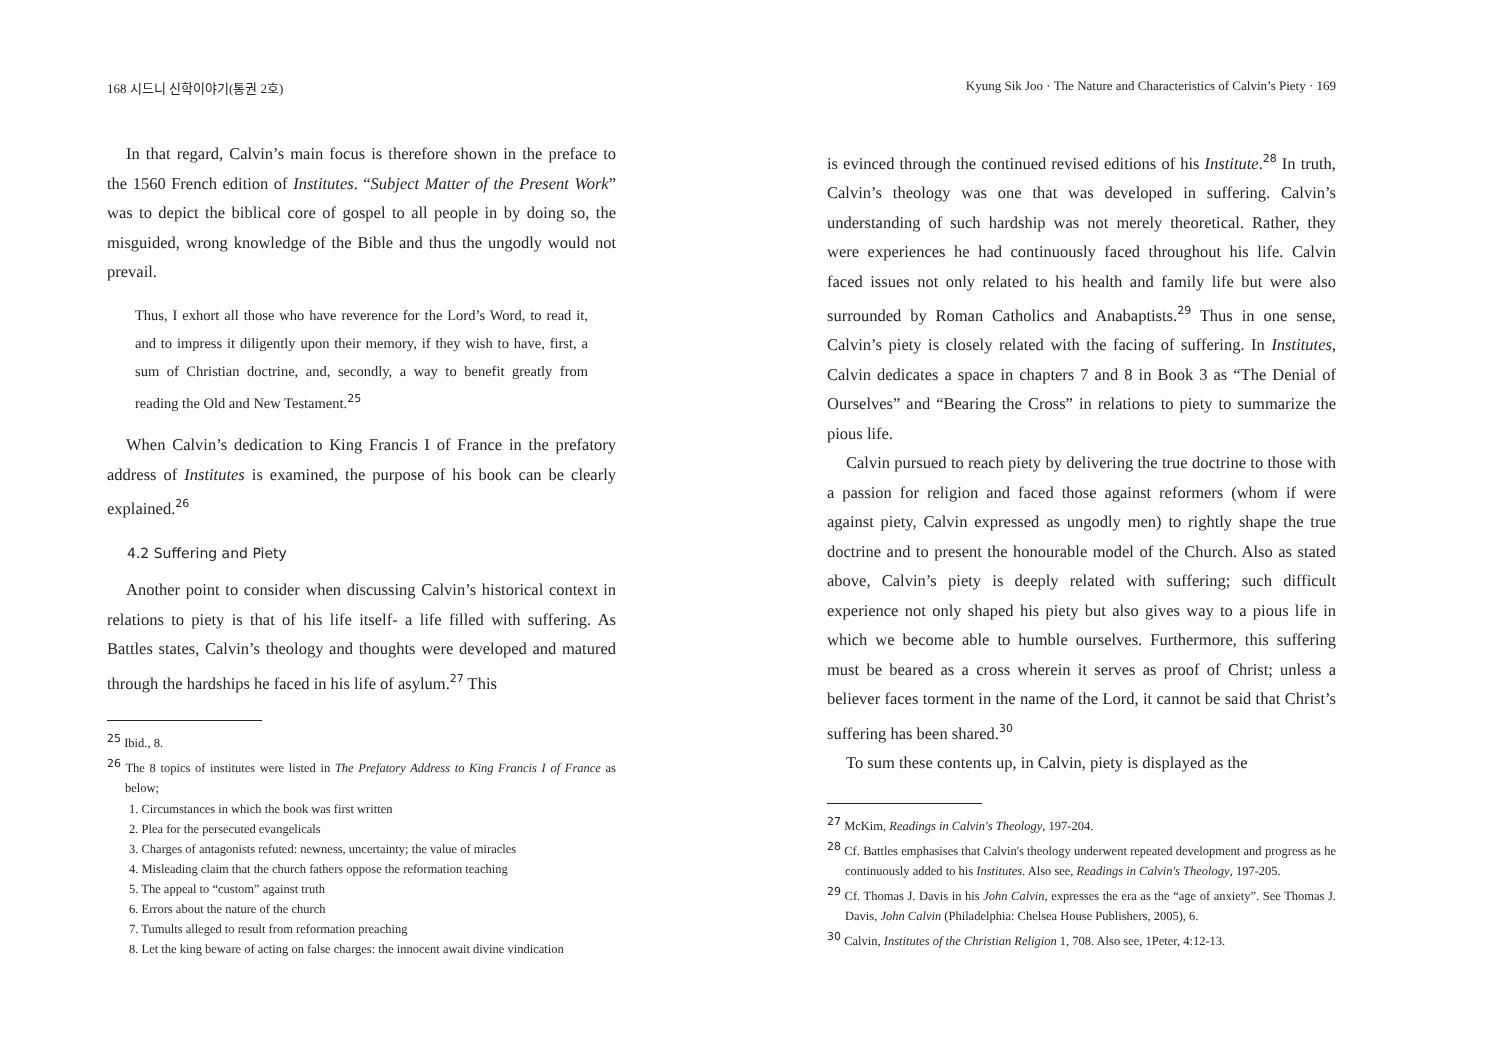168 시드니 신학이야기(통권 2호)
In that regard, Calvin’s main focus is therefore shown in the preface to the 1560 French edition of Institutes. “Subject Matter of the Present Work” was to depict the biblical core of gospel to all people in by doing so, the misguided, wrong knowledge of the Bible and thus the ungodly would not prevail.
Thus, I exhort all those who have reverence for the Lord’s Word, to read it, and to impress it diligently upon their memory, if they wish to have, first, a sum of Christian doctrine, and, secondly, a way to benefit greatly from reading the Old and New Testament.<sup>25</sup>
When Calvin’s dedication to King Francis I of France in the prefatory address of Institutes is examined, the purpose of his book can be clearly explained.<sup>26</sup>
4.2 Suffering and Piety
Another point to consider when discussing Calvin’s historical context in relations to piety is that of his life itself- a life filled with suffering. As Battles states, Calvin’s theology and thoughts were developed and matured through the hardships he faced in his life of asylum.<sup>27</sup> This
<sup>25</sup> Ibid., 8.
<sup>26</sup> The 8 topics of institutes were listed in The Prefatory Address to King Francis I of France as below;
1. Circumstances in which the book was first written
2. Plea for the persecuted evangelicals
3. Charges of antagonists refuted: newness, uncertainty; the value of miracles
4. Misleading claim that the church fathers oppose the reformation teaching
5. The appeal to “custom” against truth
6. Errors about the nature of the church
7. Tumults alleged to result from reformation preaching
8. Let the king beware of acting on false charges: the innocent await divine vindication
Kyung Sik Joo · The Nature and Characteristics of Calvin’s Piety · 169
is evinced through the continued revised editions of his Institute.<sup>28</sup> In truth, Calvin’s theology was one that was developed in suffering. Calvin’s understanding of such hardship was not merely theoretical. Rather, they were experiences he had continuously faced throughout his life. Calvin faced issues not only related to his health and family life but were also surrounded by Roman Catholics and Anabaptists.<sup>29</sup> Thus in one sense, Calvin’s piety is closely related with the facing of suffering. In Institutes, Calvin dedicates a space in chapters 7 and 8 in Book 3 as “The Denial of Ourselves” and “Bearing the Cross” in relations to piety to summarize the pious life.
Calvin pursued to reach piety by delivering the true doctrine to those with a passion for religion and faced those against reformers (whom if were against piety, Calvin expressed as ungodly men) to rightly shape the true doctrine and to present the honourable model of the Church. Also as stated above, Calvin’s piety is deeply related with suffering; such difficult experience not only shaped his piety but also gives way to a pious life in which we become able to humble ourselves. Furthermore, this suffering must be beared as a cross wherein it serves as proof of Christ; unless a believer faces torment in the name of the Lord, it cannot be said that Christ’s suffering has been shared.<sup>30</sup>
To sum these contents up, in Calvin, piety is displayed as the
<sup>27</sup> McKim, Readings in Calvin's Theology, 197-204.
<sup>28</sup> Cf. Battles emphasises that Calvin's theology underwent repeated development and progress as he continuously added to his Institutes. Also see, Readings in Calvin's Theology, 197-205.
<sup>29</sup> Cf. Thomas J. Davis in his John Calvin, expresses the era as the “age of anxiety”. See Thomas J. Davis, John Calvin (Philadelphia: Chelsea House Publishers, 2005), 6.
<sup>30</sup> Calvin, Institutes of the Christian Religion 1, 708. Also see, 1Peter, 4:12-13.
____________________
When a line contains the string "Christian", copy it from the records.

Thus, I exhort all those who have reverence for the Lord’s Word, to read it, and to impress it diligently upon their memory, if they wish to have, first, a sum of Christian doctrine, and, secondly, a way to benefit greatly from reading the Old and New Testament.<sup>25</sup>
<sup>30</sup> Calvin, Institutes of the Christian Religion 1, 708. Also see, 1Peter, 4:12-13.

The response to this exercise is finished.